Provided entries

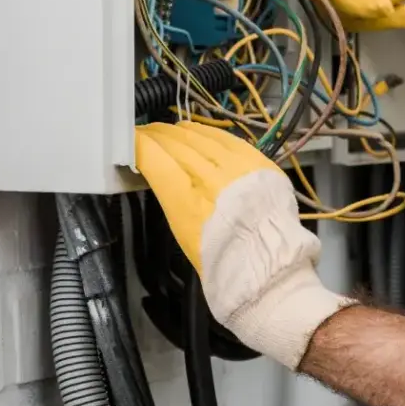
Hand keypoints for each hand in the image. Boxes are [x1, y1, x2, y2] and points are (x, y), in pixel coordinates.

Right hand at [135, 121, 355, 369]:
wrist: (272, 275)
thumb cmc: (224, 269)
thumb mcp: (186, 238)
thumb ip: (177, 202)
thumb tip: (167, 175)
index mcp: (190, 206)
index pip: (158, 162)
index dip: (143, 147)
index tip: (133, 140)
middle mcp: (215, 182)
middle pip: (181, 146)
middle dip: (161, 136)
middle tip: (148, 132)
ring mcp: (241, 171)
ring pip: (206, 139)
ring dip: (185, 132)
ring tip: (172, 130)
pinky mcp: (262, 167)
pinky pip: (232, 142)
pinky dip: (213, 135)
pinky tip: (203, 133)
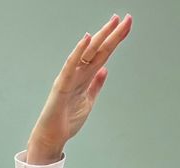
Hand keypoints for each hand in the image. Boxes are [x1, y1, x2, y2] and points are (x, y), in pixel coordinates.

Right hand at [27, 14, 132, 164]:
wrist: (53, 136)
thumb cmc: (67, 120)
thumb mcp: (88, 101)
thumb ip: (96, 85)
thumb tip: (104, 70)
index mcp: (86, 76)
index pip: (104, 54)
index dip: (115, 40)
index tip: (126, 26)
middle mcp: (78, 72)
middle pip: (98, 49)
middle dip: (112, 34)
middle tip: (125, 18)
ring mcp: (70, 77)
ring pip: (88, 53)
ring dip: (100, 37)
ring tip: (112, 23)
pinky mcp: (62, 85)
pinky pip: (71, 65)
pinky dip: (78, 52)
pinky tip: (87, 39)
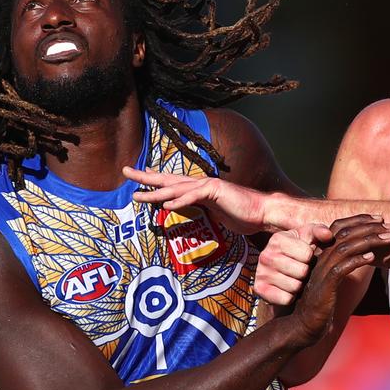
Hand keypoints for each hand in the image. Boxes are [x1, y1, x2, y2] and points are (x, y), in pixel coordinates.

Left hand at [122, 166, 269, 234]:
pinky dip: (180, 200)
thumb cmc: (243, 215)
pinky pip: (194, 196)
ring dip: (156, 191)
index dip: (154, 180)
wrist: (263, 213)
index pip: (172, 183)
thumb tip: (196, 217)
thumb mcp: (217, 215)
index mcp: (200, 189)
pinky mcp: (216, 192)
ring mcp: (208, 186)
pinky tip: (166, 205)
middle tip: (126, 171)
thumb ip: (204, 213)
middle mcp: (201, 184)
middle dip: (145, 176)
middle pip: (168, 179)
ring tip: (138, 195)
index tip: (138, 178)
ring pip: (176, 188)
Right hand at [256, 223, 332, 308]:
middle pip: (302, 271)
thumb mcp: (308, 237)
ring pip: (295, 286)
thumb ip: (319, 232)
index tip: (304, 257)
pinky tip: (286, 289)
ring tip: (294, 279)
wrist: (278, 272)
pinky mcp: (259, 289)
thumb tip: (328, 235)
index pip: (307, 254)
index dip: (310, 258)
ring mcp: (261, 273)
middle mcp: (265, 255)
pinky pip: (286, 299)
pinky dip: (290, 297)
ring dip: (298, 286)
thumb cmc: (297, 251)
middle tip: (300, 271)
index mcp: (277, 239)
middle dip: (305, 273)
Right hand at [290, 215, 389, 345]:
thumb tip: (367, 252)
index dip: (359, 219)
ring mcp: (321, 271)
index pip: (339, 226)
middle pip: (344, 233)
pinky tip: (372, 258)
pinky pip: (342, 267)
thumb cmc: (321, 301)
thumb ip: (344, 262)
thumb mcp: (332, 277)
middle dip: (370, 227)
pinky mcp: (325, 286)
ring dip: (369, 240)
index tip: (379, 218)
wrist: (304, 324)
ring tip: (388, 238)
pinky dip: (357, 260)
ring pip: (345, 247)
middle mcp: (320, 257)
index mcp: (321, 252)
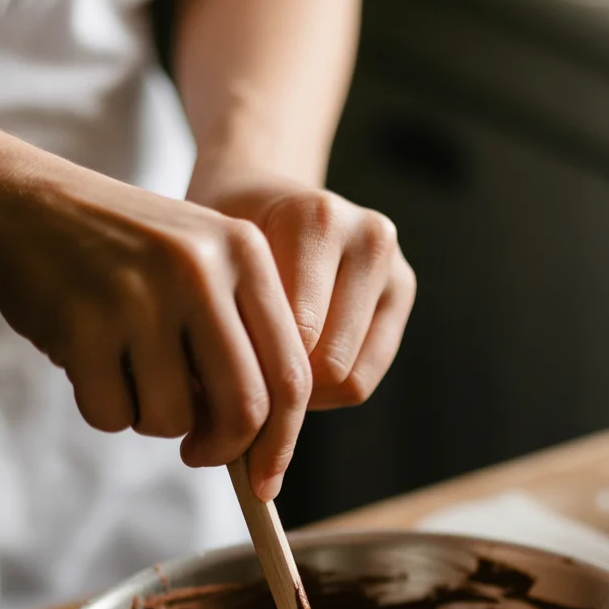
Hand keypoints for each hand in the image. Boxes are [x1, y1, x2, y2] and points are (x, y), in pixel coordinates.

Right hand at [0, 159, 313, 499]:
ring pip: (175, 419)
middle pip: (244, 408)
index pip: (291, 375)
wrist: (22, 204)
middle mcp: (199, 269)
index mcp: (244, 253)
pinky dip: (105, 410)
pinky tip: (90, 363)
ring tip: (130, 375)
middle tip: (200, 454)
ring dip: (152, 421)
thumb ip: (243, 342)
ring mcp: (139, 295)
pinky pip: (113, 415)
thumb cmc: (126, 256)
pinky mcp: (82, 323)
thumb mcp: (202, 268)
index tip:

Work required
Exactly the lines from the one containing "pinky dip: (105, 410)" to the last line of the entries above must be duplicated, with both of those lines included and nothing more.

Response
pinky dip: (105, 410)
pinky tip: (90, 363)
ring tip: (130, 375)
middle tip: (200, 454)
ring dip: (152, 421)
thumb ip: (243, 342)
ring mcp: (139, 295)
pinky pip: (113, 415)
thumb cmc: (126, 256)
pinky mcp: (82, 323)
thumb mcp: (202, 268)
index tip:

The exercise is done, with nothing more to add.